Bugün Türkiye’nin yaşadığı problemlerin başında, ABD ve Batı’nın “Kemalist Türkiye’ye biçtiği konumun devam etmemesi” gelmektedir. Arzu edilen; “İslam coğrafyasından uzak durması, bin küsur yıllık tarihine, kültürüne, medeniyetine ve coğrafyasına sırtını dönmesi, gelişmelerle ilgilenmemesi; uygar ve çağdaş batı dünyası değerleri(!) içinde yer almasıdır.” Tabi ki Türkiye’nin bu durumu siyasi, kültürel ve jeopolitik bir tercih değildir. AB üyeliği ise gerçekleşmesi hiçbir şekilde mümkün olmayacak nihai bir hedefti. 54 yıl değil 94 yıl geçse de bu kulübün onurlu(!) bir üyesi olamazsınız.
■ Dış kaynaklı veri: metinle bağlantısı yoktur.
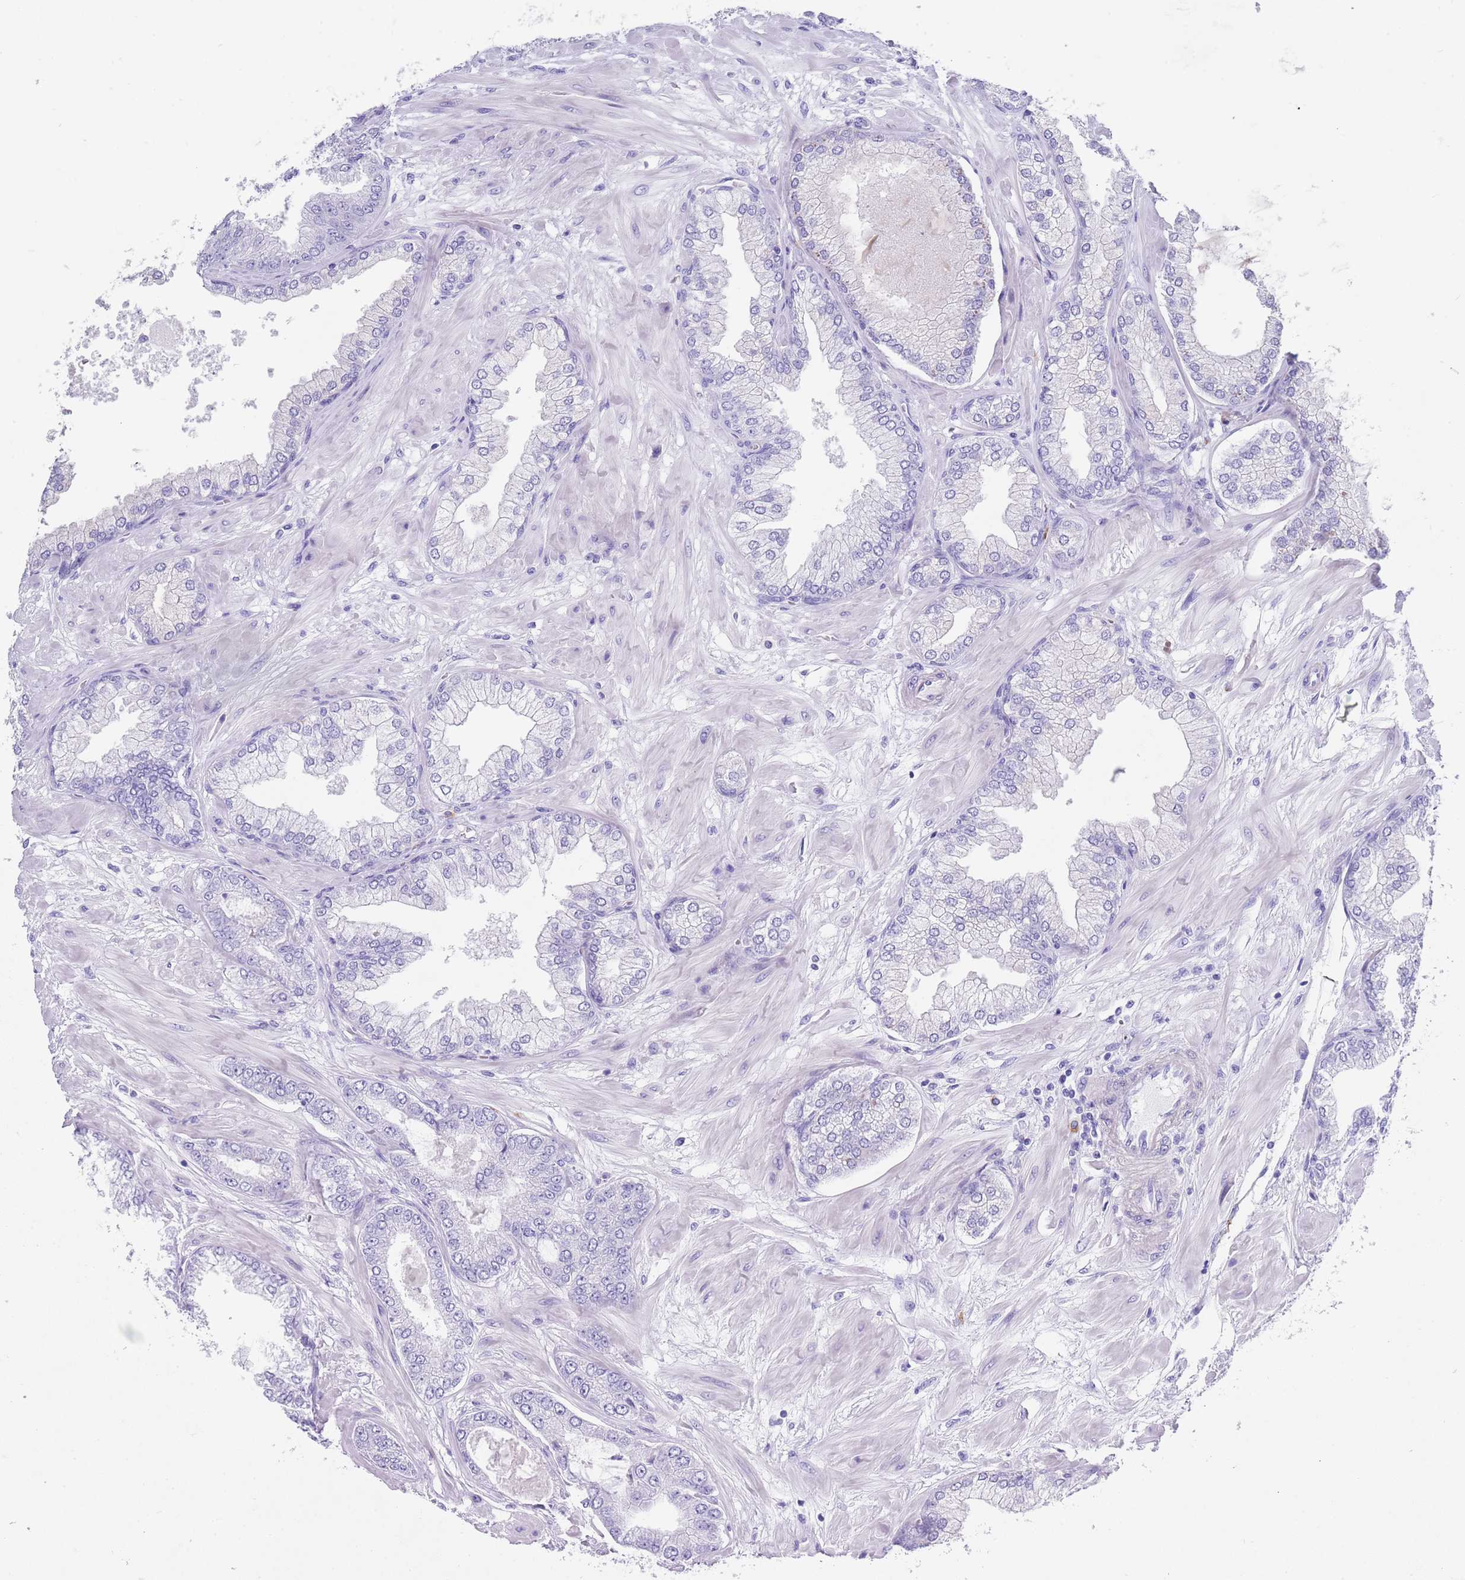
{"staining": {"intensity": "negative", "quantity": "none", "location": "none"}, "tissue": "prostate cancer", "cell_type": "Tumor cells", "image_type": "cancer", "snomed": [{"axis": "morphology", "description": "Adenocarcinoma, Low grade"}, {"axis": "topography", "description": "Prostate"}], "caption": "An IHC photomicrograph of prostate cancer is shown. There is no staining in tumor cells of prostate cancer.", "gene": "CPXM2", "patient": {"sex": "male", "age": 55}}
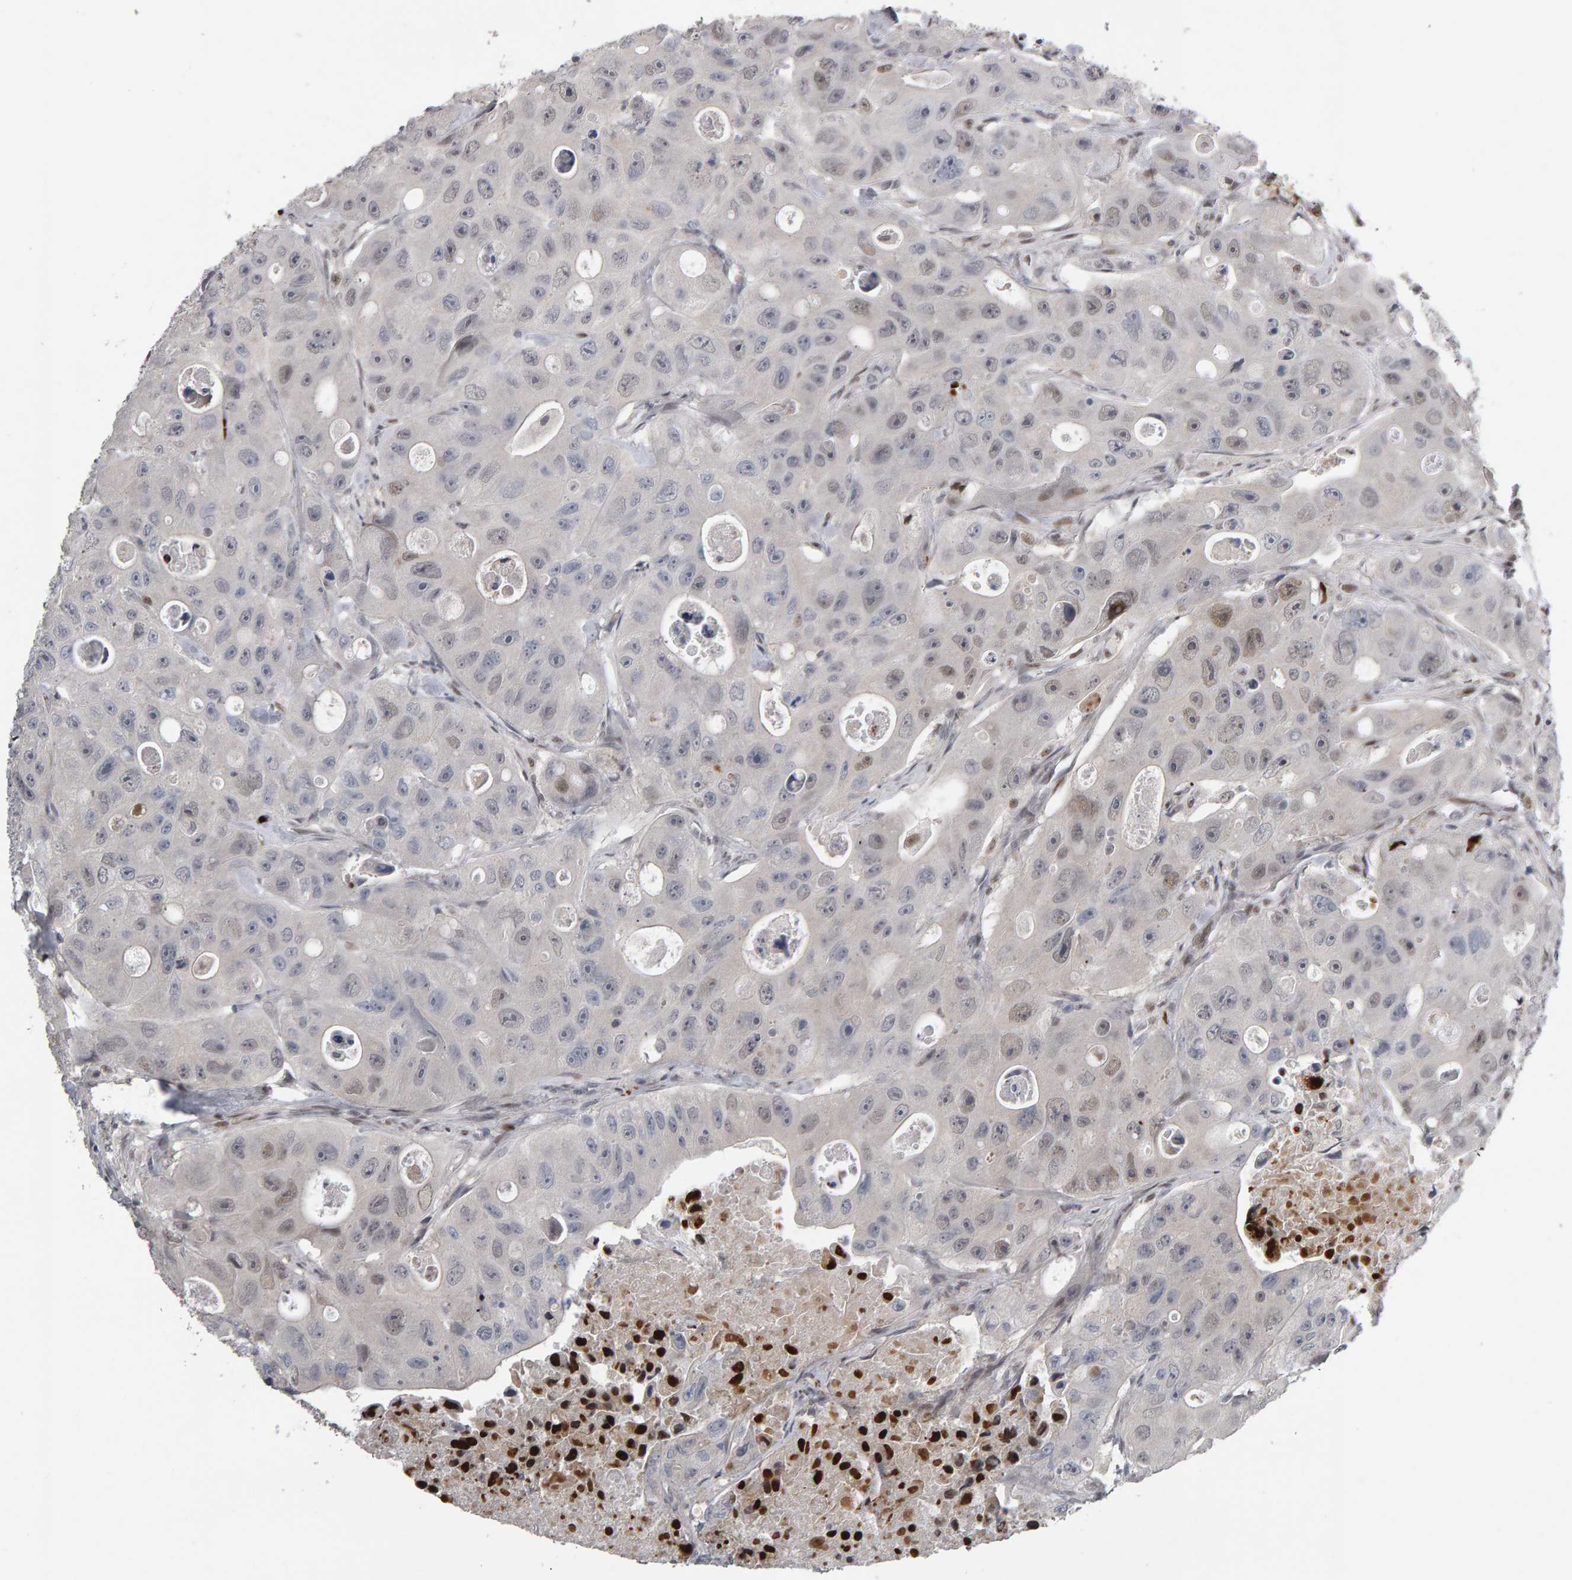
{"staining": {"intensity": "weak", "quantity": "<25%", "location": "nuclear"}, "tissue": "colorectal cancer", "cell_type": "Tumor cells", "image_type": "cancer", "snomed": [{"axis": "morphology", "description": "Adenocarcinoma, NOS"}, {"axis": "topography", "description": "Colon"}], "caption": "The photomicrograph demonstrates no significant staining in tumor cells of adenocarcinoma (colorectal).", "gene": "IPO8", "patient": {"sex": "female", "age": 46}}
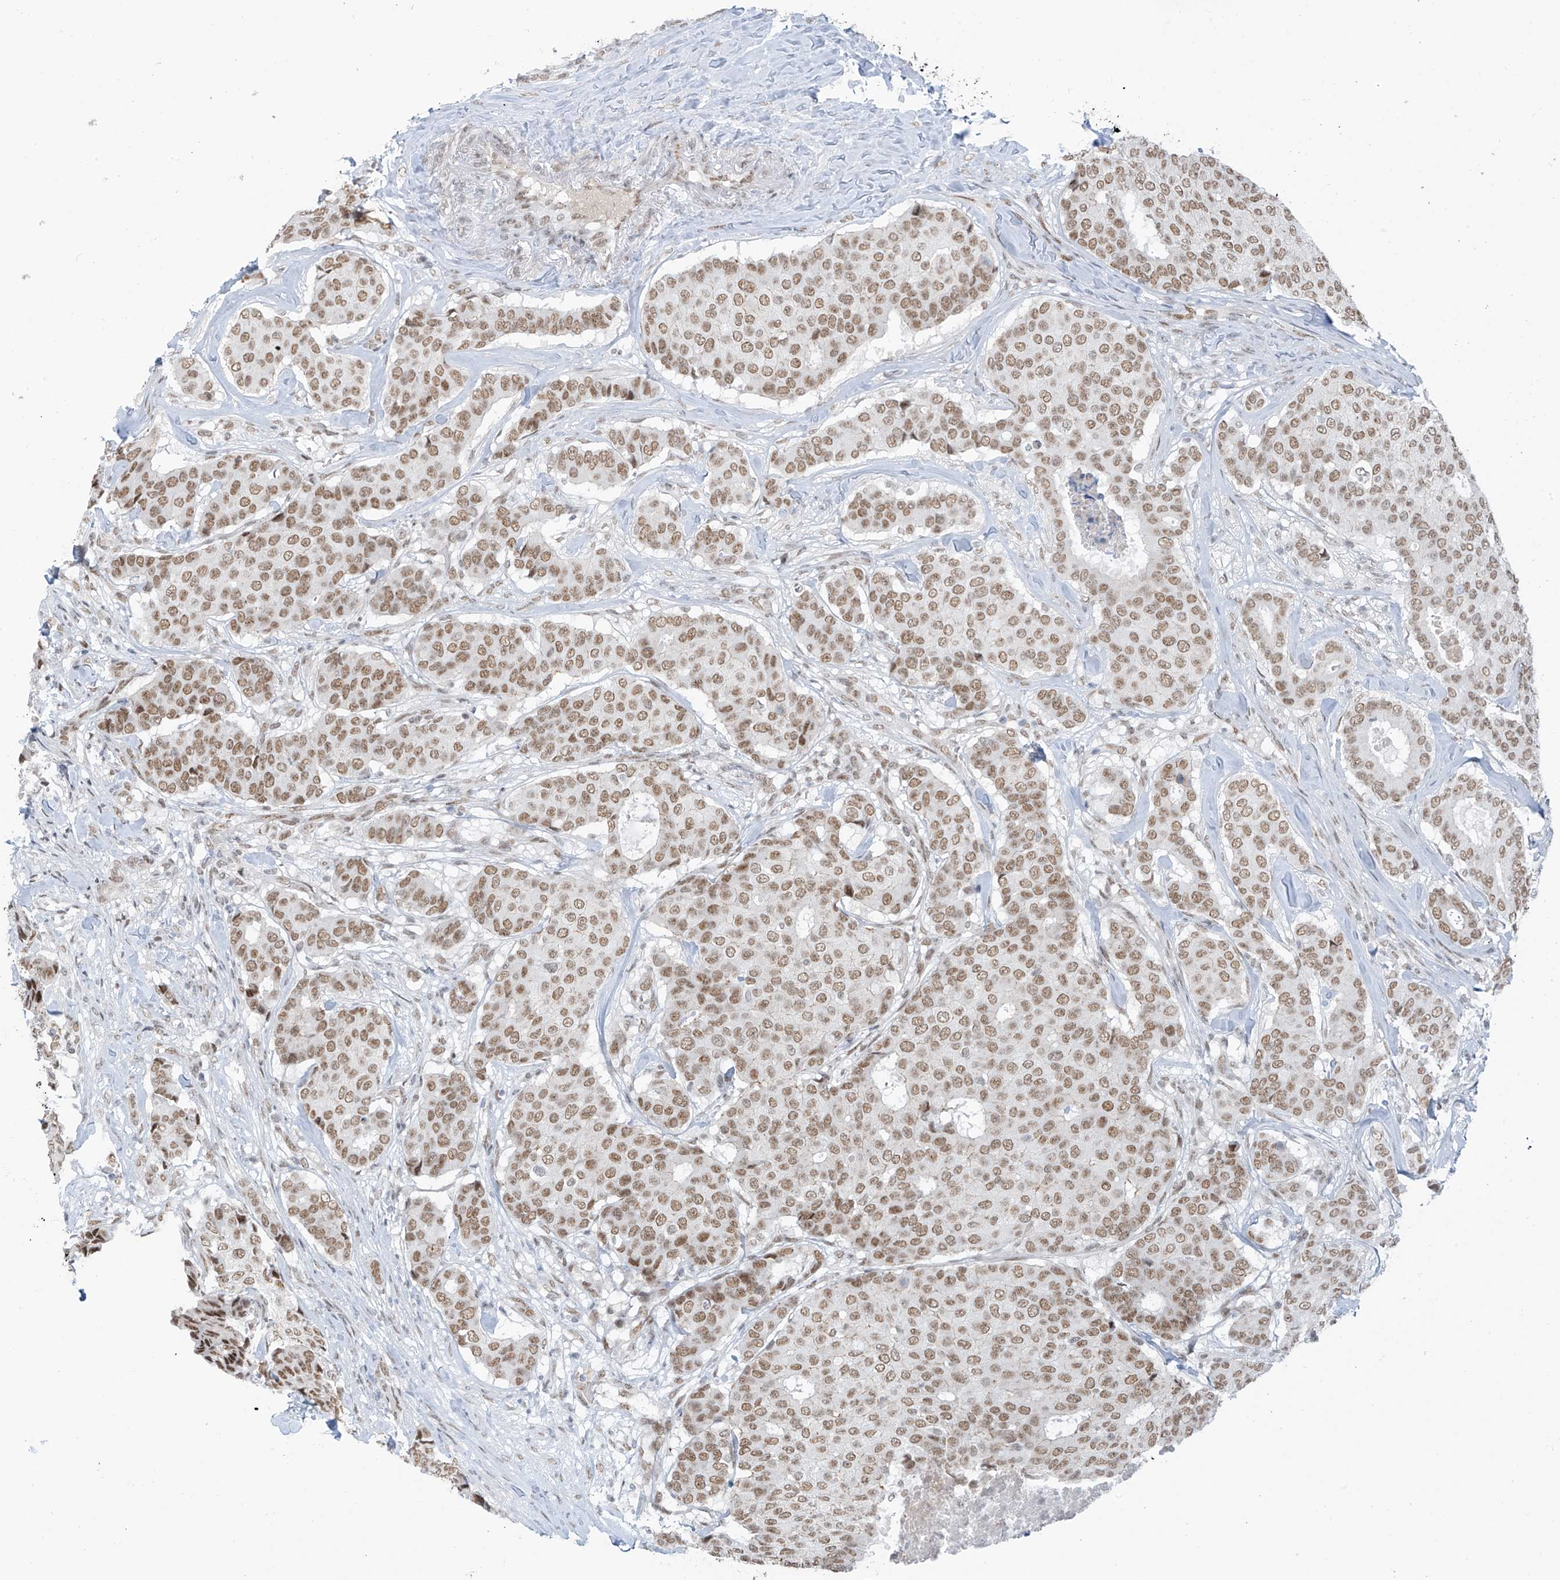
{"staining": {"intensity": "moderate", "quantity": ">75%", "location": "nuclear"}, "tissue": "breast cancer", "cell_type": "Tumor cells", "image_type": "cancer", "snomed": [{"axis": "morphology", "description": "Duct carcinoma"}, {"axis": "topography", "description": "Breast"}], "caption": "The immunohistochemical stain highlights moderate nuclear staining in tumor cells of intraductal carcinoma (breast) tissue. The staining was performed using DAB (3,3'-diaminobenzidine), with brown indicating positive protein expression. Nuclei are stained blue with hematoxylin.", "gene": "MCM9", "patient": {"sex": "female", "age": 75}}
1. Dünya Savaşı sonrası sınırları cetvelle çizilmiş Ortadoğu ve İslam coğrafyasındaki ülkelere “milli çıkarlar ve jeopolitik koşulları önceleyen kalıcı ve sürdürülebilir işbirliğine”, Batı tarafından izin verilmemiştir.  İttihat ve Terakki ile başlayan güçlü batıcılık ve Avrupa’nın parçası olma, İslami olan bütün değerlere ve müesseselere karşı savaş açılması anlayışı, bugün de “Bizim İdlip, Cerablus, Afrin ve Menbiç’te ne işimiz var?” karşımıza söylemiyle çıkmaktadır. Ancak bu kişilerden, Suriye’de “ABD ve Batı’nın ne işi var?” diye bir ses duyamazsınız. Yine bu kolonyalist elit zümre, Türkiye’nin çıkarlarına uygun, ABD ve Batı’nın menfaatlerine ters bir durum söz konusu olduğunda; “Türkiye Batı İttifakına sırtını çeviriyor, eksen kayması yaşanacak” teraneleriyle “emperyalizmin aracısı” olmaktadırlar.

 

 

      Dışta ve içte yaşanan bu olumsuz gelişmelere rağmen Türkiye çok yönlü bir politika izlemektedir. Afrika’dan Asya’ya, Avrupa’dan ABD’ye, Avusturalya’dan Orta Amerika’ya kadar sosyal, politik, ekonomik, kültürel ve siyasi ilişkiler ağı geliştirmekte. Rusya’dan S-400 füzelerini alırken,  Fransa- İtalya ortak girişiminden “Uzun Menzilli Hava Savunma Sistemi”  sözleşmesini imzaladı. Dünyada küresel gelişmelerin trendi tek kutuplu bir sistemin içinde yer almak yerine gelişmiş ve gelişmekte olan bütün ülkelerle işbirliği yapmaktır. Türkiye, 90 yıllık tarihinde ilk defa savunma sanayinin %65’ni kendi milli imkân ve kabiliyetleri ile geliştirmiştir. Geri kalmış ya da geri bıraktırılmış ülkeler diyorlar ki: “Gelişen küresel ekonomik paydan neden hisse alamıyoruz?” Bunun sebebi şudur; kapitalist sömürü sistemi buna müsaade etmiyor. Çünkü ürettiğini tüketmek zorunda. Bunun için de düşman ve savaş lazımdır. Başta Ortadoğu merkezli olmak üzere; savaşlar, ırkçılık, yabancı düşmanlığı, sosyal ve ekonomik eşitsizliklerin sınırı kırmızı çizgiye dayandı. Soğuk savaş döneminden bu yana hiç olmadığı kadar artan nükleer savaş kaygısı alarm vermekte.  İnsanlar sömürüden kaynaklanan “Küresel Sistemi” sorgulamaktadır.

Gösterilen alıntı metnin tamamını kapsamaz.